[READING TEXT — start]

Overview of camera based ultrasound detection and its application in photoacoustic imaging (Invited Paper)

9 April 2024 • 14:00 - 14:30 CEST | Etoile B, Niveau/Level 1


A promising alternative ultrasound detection scheme in photoacoustic imaging is the use of an optical camera to achieve massively parallelized data acquisition. For this purpose, the millions of pixels of common CMOS- or CCD-cameras are used to capture ultrasound-induced intensity modulations of a light field. Depending on the interaction mechanism in the propagation medium or at an interface, either projections or sectional images of the pressure field are recorded directly by means of free beam propagation or indirectly via optical fibers at certain times of wave propagation. Here we present the functionality of different experimental implementations and discusses their advantages and disadvantages in terms of achievable sensitivity, bandwidth, data structure, image acquisition rate, suitability for multimodal imaging, compactness of the implementation and gives an outlook on future new developments in this direction.

[READING TEXT — finish]
[SUPPLIED DATA — start]

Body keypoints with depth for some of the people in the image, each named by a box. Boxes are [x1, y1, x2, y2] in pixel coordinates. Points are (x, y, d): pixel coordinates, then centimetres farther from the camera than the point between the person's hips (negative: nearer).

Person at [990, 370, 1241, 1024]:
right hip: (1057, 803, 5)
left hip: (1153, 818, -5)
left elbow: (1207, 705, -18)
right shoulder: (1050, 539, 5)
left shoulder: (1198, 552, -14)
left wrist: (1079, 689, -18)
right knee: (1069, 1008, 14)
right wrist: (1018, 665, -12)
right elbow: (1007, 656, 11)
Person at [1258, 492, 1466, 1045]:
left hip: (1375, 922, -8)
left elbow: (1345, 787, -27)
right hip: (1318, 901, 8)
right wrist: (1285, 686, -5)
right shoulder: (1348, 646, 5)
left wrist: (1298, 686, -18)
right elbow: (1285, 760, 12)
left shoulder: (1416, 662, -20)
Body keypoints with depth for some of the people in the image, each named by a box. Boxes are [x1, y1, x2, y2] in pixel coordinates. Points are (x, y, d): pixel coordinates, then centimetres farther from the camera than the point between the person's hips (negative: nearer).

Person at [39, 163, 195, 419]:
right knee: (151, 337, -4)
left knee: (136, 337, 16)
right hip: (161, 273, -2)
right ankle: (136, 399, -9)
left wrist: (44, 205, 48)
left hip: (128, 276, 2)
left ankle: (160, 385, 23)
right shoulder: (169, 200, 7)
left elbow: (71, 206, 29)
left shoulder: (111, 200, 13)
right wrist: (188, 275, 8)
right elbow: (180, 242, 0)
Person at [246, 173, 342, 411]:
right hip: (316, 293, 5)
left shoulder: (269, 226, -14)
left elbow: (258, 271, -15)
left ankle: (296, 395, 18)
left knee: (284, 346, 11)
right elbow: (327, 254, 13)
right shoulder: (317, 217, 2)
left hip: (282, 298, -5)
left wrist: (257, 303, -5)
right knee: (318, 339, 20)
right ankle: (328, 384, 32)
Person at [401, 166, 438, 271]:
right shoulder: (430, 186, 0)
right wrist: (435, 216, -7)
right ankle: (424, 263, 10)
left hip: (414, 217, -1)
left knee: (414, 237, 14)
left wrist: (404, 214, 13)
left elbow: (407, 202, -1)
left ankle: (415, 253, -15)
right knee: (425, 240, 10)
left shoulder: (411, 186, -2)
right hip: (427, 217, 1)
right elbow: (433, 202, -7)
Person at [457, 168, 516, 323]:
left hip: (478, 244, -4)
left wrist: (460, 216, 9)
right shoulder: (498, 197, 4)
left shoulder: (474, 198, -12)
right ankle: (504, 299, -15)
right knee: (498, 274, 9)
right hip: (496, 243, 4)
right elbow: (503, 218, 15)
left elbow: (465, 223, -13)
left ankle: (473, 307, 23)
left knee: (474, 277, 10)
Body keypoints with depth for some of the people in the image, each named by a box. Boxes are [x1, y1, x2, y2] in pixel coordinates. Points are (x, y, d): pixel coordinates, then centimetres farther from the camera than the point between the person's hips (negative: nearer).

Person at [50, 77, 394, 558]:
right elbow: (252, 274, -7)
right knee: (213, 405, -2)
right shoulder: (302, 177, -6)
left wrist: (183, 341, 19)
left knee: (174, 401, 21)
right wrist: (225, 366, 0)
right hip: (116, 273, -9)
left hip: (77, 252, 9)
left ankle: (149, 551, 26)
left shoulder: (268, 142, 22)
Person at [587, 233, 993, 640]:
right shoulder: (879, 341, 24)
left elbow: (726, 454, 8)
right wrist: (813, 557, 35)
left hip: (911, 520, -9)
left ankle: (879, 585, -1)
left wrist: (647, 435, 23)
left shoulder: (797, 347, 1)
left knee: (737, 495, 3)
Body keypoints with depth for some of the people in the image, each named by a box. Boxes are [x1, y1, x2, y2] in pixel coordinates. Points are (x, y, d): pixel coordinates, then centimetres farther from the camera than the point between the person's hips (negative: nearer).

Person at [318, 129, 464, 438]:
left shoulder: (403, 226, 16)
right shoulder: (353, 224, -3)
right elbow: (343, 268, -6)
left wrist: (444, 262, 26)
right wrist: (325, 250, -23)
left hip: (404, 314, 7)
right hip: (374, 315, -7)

[SUPPLIED DATA — finish]

WHAT NEEDS TO BE DONE:
Say whether each statement agrees with the abstract on camera-based ultrasound detection, and support each yes or no with the deciding words of the abstract, quoted exactly. (a) The pixels of common CMOS or CCD cameras capture intensity modulations of a light field caused by ultrasound. (b) The pressure field is recorded only by free beam propagation, never through optical fibers. (c) The talk is scheduled for 10 April 2024. The items are separate material.

REPLY TO THE EXERCISE:
(a) Yes: "the millions of pixels of common CMOS- or CCD-cameras are used to capture ultrasound-induced intensity modulations of a light field"
(b) No: "directly by means of free beam propagation or indirectly via optical fibers"
(c) No: "9 April 2024 • 14:00 - 14:30 CEST"